JPS5923339Y2 - thermal response device - Google Patents

Description

[Detailed Description of the Invention] The present invention relates to a thermally responsive device used in electric cooking appliances and the like, and particularly provides a highly accurate thermally responsive device with a narrow control temperature range.

Conventionally, this type of thermal response device has a heat receiving plate 1 that comes into contact with the bottom of the object to be heated, and a cylindrical main body case 2, as shown in Fig. 4.
, a ferrite 3 attached to the inner surface of the heat receiving plate 1, a magnet 5 facing the ferrite 3 and having an operating rod 4 hanging from its bottom surface, a switch 6 for controlling energization to a heating source (not shown), etc. .

In addition, 7 is a fixed contact of the switch 6, and 8 is the operating rod 4.
The movable plate is attached to the lower end of the lever and has a spring pressure that constantly pulls the operating rod 4 downward, and is provided with a movable contact 9 corresponding to the fixed contact 7.

This conventional structure has the following drawbacks.

For example, when maintaining the object to be heated at around temperature P, the Curie temperature of the ferrite 3 is approximately set to the temperature P, but when the ferrite 3 reaches the Curie temperature, the adsorption force to the magnet 5 becomes approximately zero.
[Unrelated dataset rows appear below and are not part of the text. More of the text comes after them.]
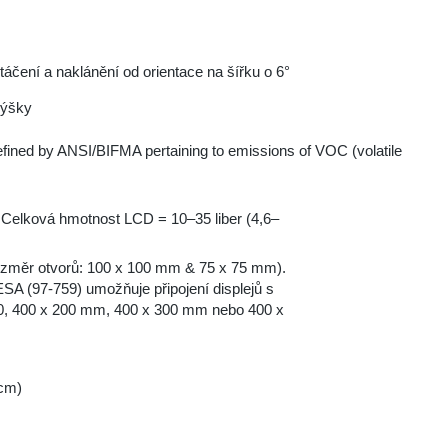
áčení a naklánění od orientace na šířku o 6°
výšky
 defined by ANSI/BIFMA pertaining to emissions of VOC (volatile
. Celková hmotnost LCD = 10–35 liber (4,6–
změr otvorů: 100 x 100 mm & 75 x 75 mm).
ESA (97-759) umožňuje připojení displejů s
00, 400 x 200 mm, 400 x 300 mm nebo 400 x
 cm)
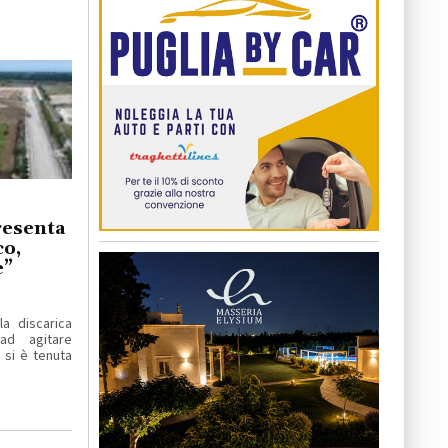
resenta
co,
e”
la discarica
ad agitare
 si è tenuta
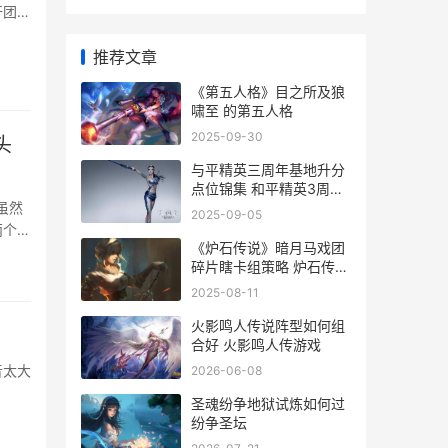
开团很
推荐文章
《第五人格》目之所及狼
啸至 的第五人格
2025-09-30
头
与平精英三周年基地升分
点位锦集 和平精英3周年
什么时候
虽然
2025-09-05
两个英
《炉石传说》暗月马戏团
碎片瞎卡组策略 炉石传说
暗牧卡组
2025-08-11
火影鸣人传说阵型如何组
合好 火影鸣人传游戏
音太大
2026-06-08
圣魂纷争地狱试炼如何过
纷争圣坛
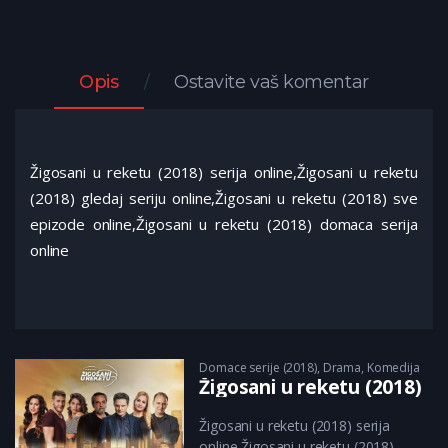
Opis
Ostavite vaš komentar
Žigosani u reketu (2018) serija online,Žigosani u reketu
(2018) gledaj seriju online,Žigosani u reketu (2018) sve
epizode online,Žigosani u reketu (2018) domaca serija
online
Domace serije (2018)
,
Drama
,
Komedija
Žigosani u reketu (2018)
Žigosani u reketu (2018) serija
online,Žigosani u reketu (2018)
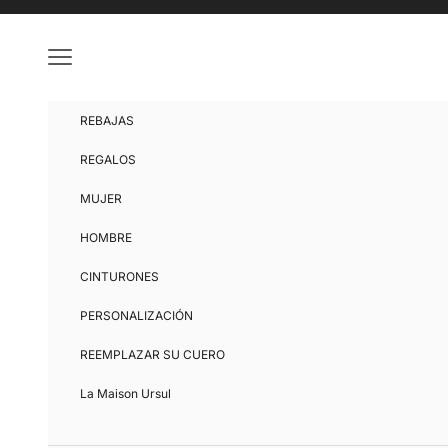
Ir al contenido
Menú
REBAJAS
REGALOS
MUJER
HOMBRE
CINTURONES
PERSONALIZACIÓN
REEMPLAZAR SU CUERO
La Maison Ursul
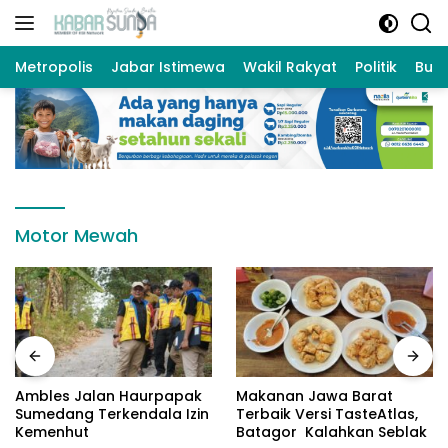
Langsung
ke
konten
Metropolis
Jabar Istimewa
Wakil Rakyat
Politik
Bud
Motor Mewah
Ambles Jalan Haurpapak
Makanan Jawa Barat
Sumedang Terkendala Izin
Terbaik Versi TasteAtlas,
Kemenhut
Batagor Kalahkan Seblak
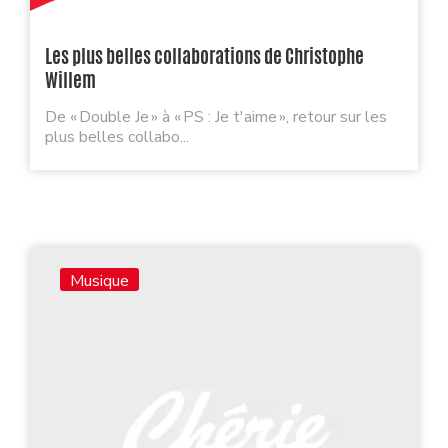
Les plus belles collaborations de Christophe
Willem
De « Double Je » à « PS : Je t'aime », retour sur les
plus belles collabo...
Musique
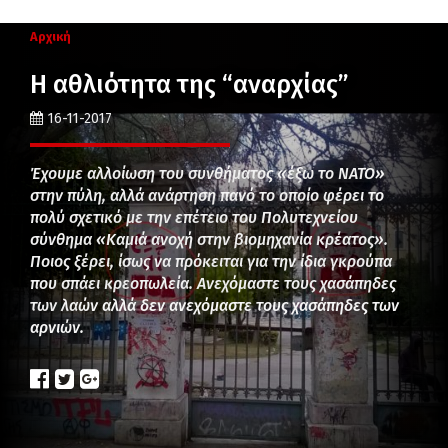
Αρχική
Η αθλιότητα της “αναρχίας”
16-11-2017
Έχουμε αλλοίωση του συνθήματος «έξω το ΝΑΤΟ»
στην πύλη, αλλά ανάρτηση πανό το οποίο φέρει το
πολύ σχετικό με την επέτειο του Πολυτεχνείου
σύνθημα «Καμιά ανοχή στην βιομηχανία κρέατος».
Ποιος ξέρει, ίσως να πρόκειται για την ίδια γκρούπα
που σπάει κρεοπωλεία. Ανεχόμαστε τους χασάπηδες
των λαών αλλά δεν ανεχόμαστε τους χασάπηδες των
αρνιών.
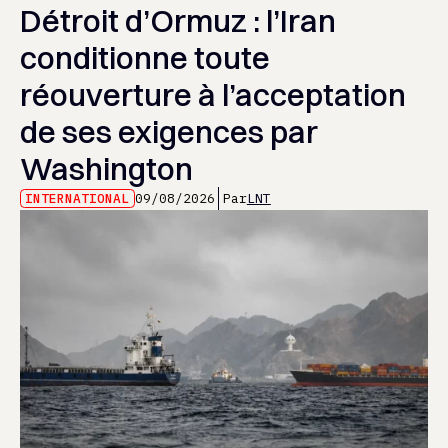
Détroit d’Ormuz : l’Iran
conditionne toute
réouverture à l’acceptation
de ses exigences par
Washington
INTERNATIONAL
09/08/2026
Par
LNT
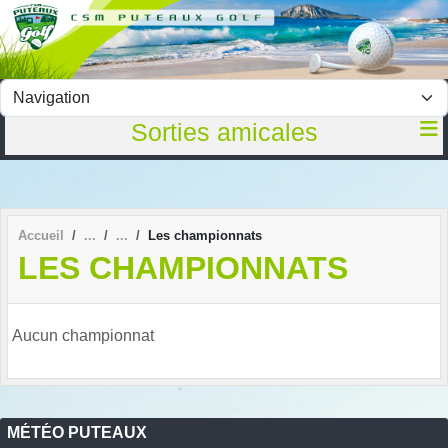
Panneau de gestion des cookies
Sorties amicales
Accueil
Les championnats
LES CHAMPIONNATS
Aucun championnat
MÉTÉO PUTEAUX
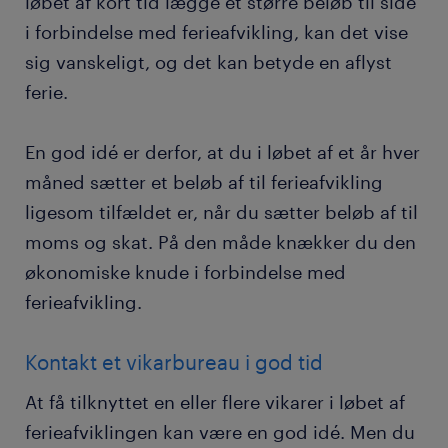
løbet af kort tid lægge et større beløb til side
i forbindelse med ferieafvikling, kan det vise
sig vanskeligt, og det kan betyde en aflyst
ferie.
En god idé er derfor, at du i løbet af et år hver
måned sætter et beløb af til ferieafvikling
ligesom tilfældet er, når du sætter beløb af til
moms og skat. På den måde knækker du den
økonomiske knude i forbindelse med
ferieafvikling.
Kontakt et vikarbureau i god tid
At få tilknyttet en eller flere vikarer i løbet af
ferieafviklingen kan være en god idé. Men du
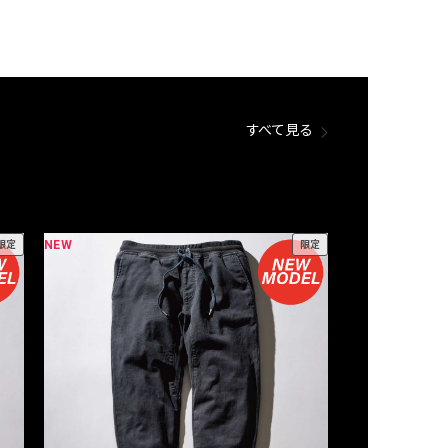
すべて見る
NEW
NEW
限定
限定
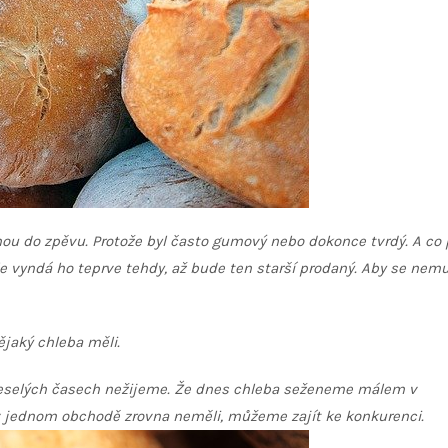
nou do zpěvu. Protože byl často gumový nebo dokonce tvrdý. A co
le vyndá ho teprve tehdy, až bude ten starší prodaný. Aby se nem
nějaký chleba měli.
veselých časech nežijeme. Že dnes chleba seženeme málem v
v jednom obchodě zrovna neměli, můžeme zajít ke konkurenci.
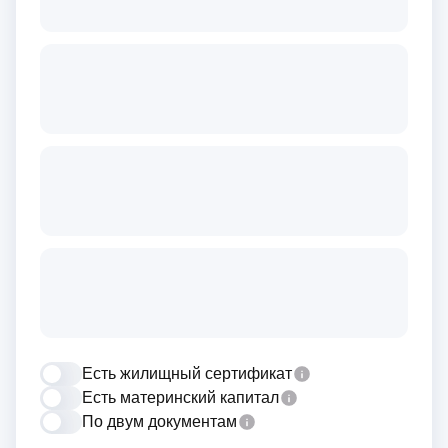
Есть жилищный сертификат
Есть материнский капитал
По двум документам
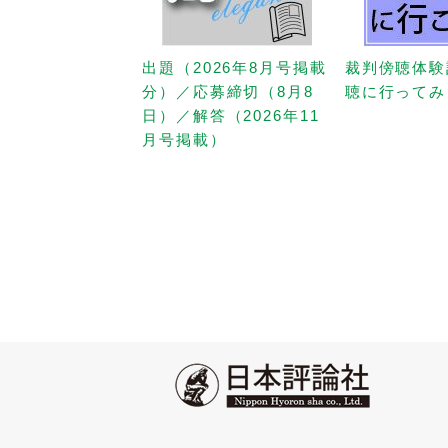
出題（2026年8月号掲載
裁判傍聴体験
分）／応募締切（8月8
聴に行ってみ
日）／解答（2026年11
月号掲載）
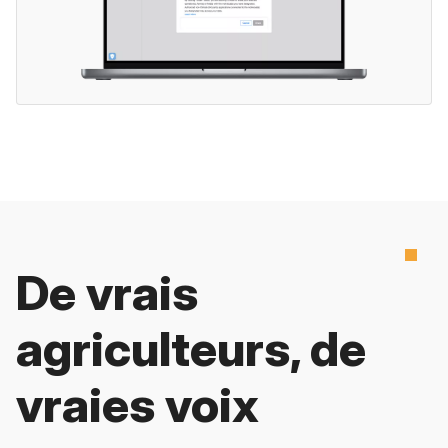
De vrais
agriculteurs, de
vraies voix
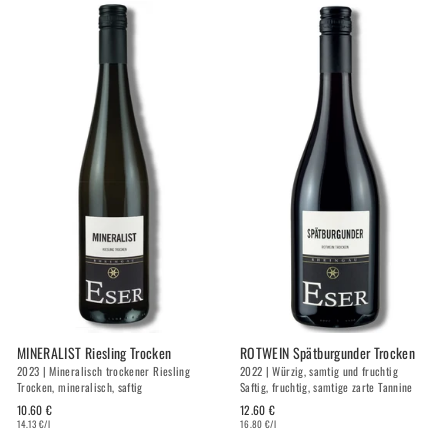
MINERALIST Riesling Trocken
ROTWEIN Spätburgunder Trocken
2023 | Mineralisch trockener Riesling
2022 | Würzig, samtig und fruchtig
Trocken, mineralisch, saftig
Saftig, fruchtig, samtige zarte Tannine
10.60 €
12.60 €
14.13 €/l
16.80 €/l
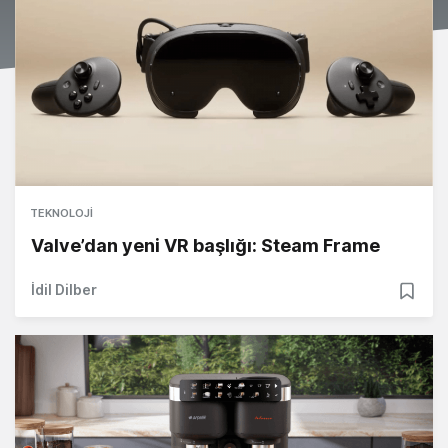
TEKNOLOJI
Valve’dan yeni VR başlığı: Steam Frame
İdil Dilber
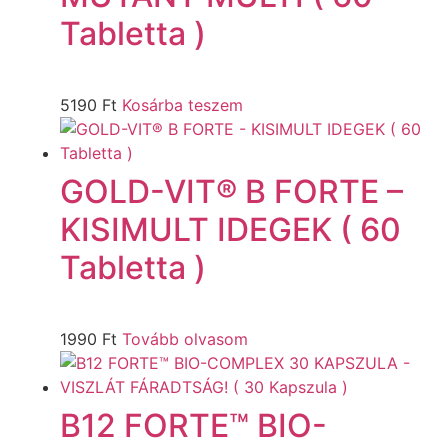
Tabletta )
5190
Ft
Kosárba teszem
GOLD-VIT® B FORTE –
KISIMULT IDEGEK ( 60
Tabletta )
1990
Ft
Tovább olvasom
B12 FORTE™ BIO-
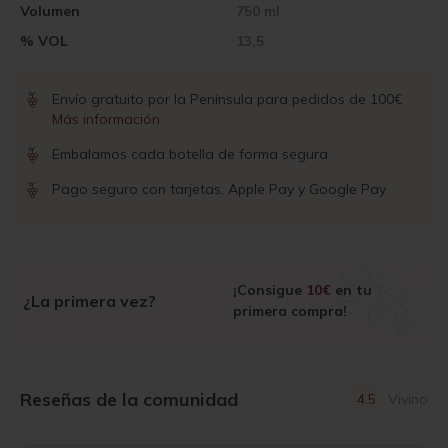
Volumen
750 ml
% VOL
13,5
Envío gratuito por la Península para pedidos de 100€
Más información
Embalamos cada botella de forma segura
Pago seguro con tarjetas, Apple Pay y Google Pay
¡Consigue
10€
en tu
¿La primera vez?
primera compra!
Reseñas de la comunidad
4.5
Vivino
As a result, the magnet 5 descends, and as a result, the switch 6 is opened to gradually lower the temperature of the object to be heated. When the temperature of the heated object decreases to temperature A, the adsorption force of the ferrite 3 to the magnet becomes FA and recovers again. The object to be heated is heated by closing the switch 6, and the object to be heated is maintained at approximately the temperature P by the opening/closing operation of these switches 6. Since the width T is large, the so-called differential (control temperature width) becomes large, causing an error in the maintenance set temperature P.

The present invention was developed in view of the above-mentioned drawbacks, and will be described below with reference to FIGS. 1 and 2.

Note that the same configuration as the conventional thermal response device described above will be described using the same drawing numbers.

Reference numeral 10 denotes a bottomed cylindrical yoke with an open top surface, equipped with a magnet 5 on the inner bottom, and an operating rod 4 hanging down on the outer bottom.

The yoke 10 has a structure in which the ferrite 3 and the magnet 5 are separated from each other, and the side portion thereof reaches the side wall of the ferrite 3, and the attraction force of the ferrite 3 is the same as that between the yoke 10, the magnet 5, and the operating rod 4. It is assumed to be larger than the sum of the total weight and the spring pressure of the movable plate 8.

To explain the operation of this configuration, as shown in FIG. 2, the temperature of the object to be heated rises to a temperature P, the adsorption force of the ferrite 3 suddenly decreases, and the magnet 5 descends.
Since the switch 6 is open, the temperature decreases and when the temperature reaches temperature B, the attraction force of the ferrite becomes FB, and this attraction force FB attracts the magnet 5 through the yoke 10, and the switch 6 is turned on again. The object to be heated is closed and the object to be heated is heated, and the temperature of the object to be heated is maintained at approximately P by repeating this process.

That is, in order to attract the magnet 5 again after separating it and close the switch 6, in the conventional case, the temperature would have to drop to A and a large attraction force FA would have to be obtained, and the temperature range at that time would be T, In this invention, it is only necessary to obtain a small adsorption force FB when the temperature decreases to B, and the temperature range at that time becomes △T, and as a result, it is possible to maintain a substantially constant temperature of the heated object without temperature fluctuation. .

Since the present invention is constructed as described above, it is possible to provide a highly accurate thermal response device with a narrower temperature range than in the past.

[Brief explanation of the drawing]

Figure 1 is a cross-sectional view of the main part of the thermally responsive device of the present invention when the magnet is attracted, Figure 2 is a cross-sectional view of the same main part when the magnet is separated, Figure 3 is a characteristic diagram of ferrite, and Figure 4 is FIG. 3 is a sectional view of a conventional main part corresponding to FIG. 2; 3...Ferrite, 5...Magnet, 10...Yoke.

Claims (1)

[Scope of utility model registration request] In a thermal response device, a ferrite and a magnet are opposed to each other, and the magnet is attracted and separated by utilizing changes in the magnetic permeability of the ferrite due to temperature to control opening and closing of a switch linked to the magnet.A yoke is provided on the lower surface of the magnet. 1. A thermally responsive device, further comprising: a side part of the yoke reaching a side part of the ferrite in a state where the magnet and the ferrite are separated from each other.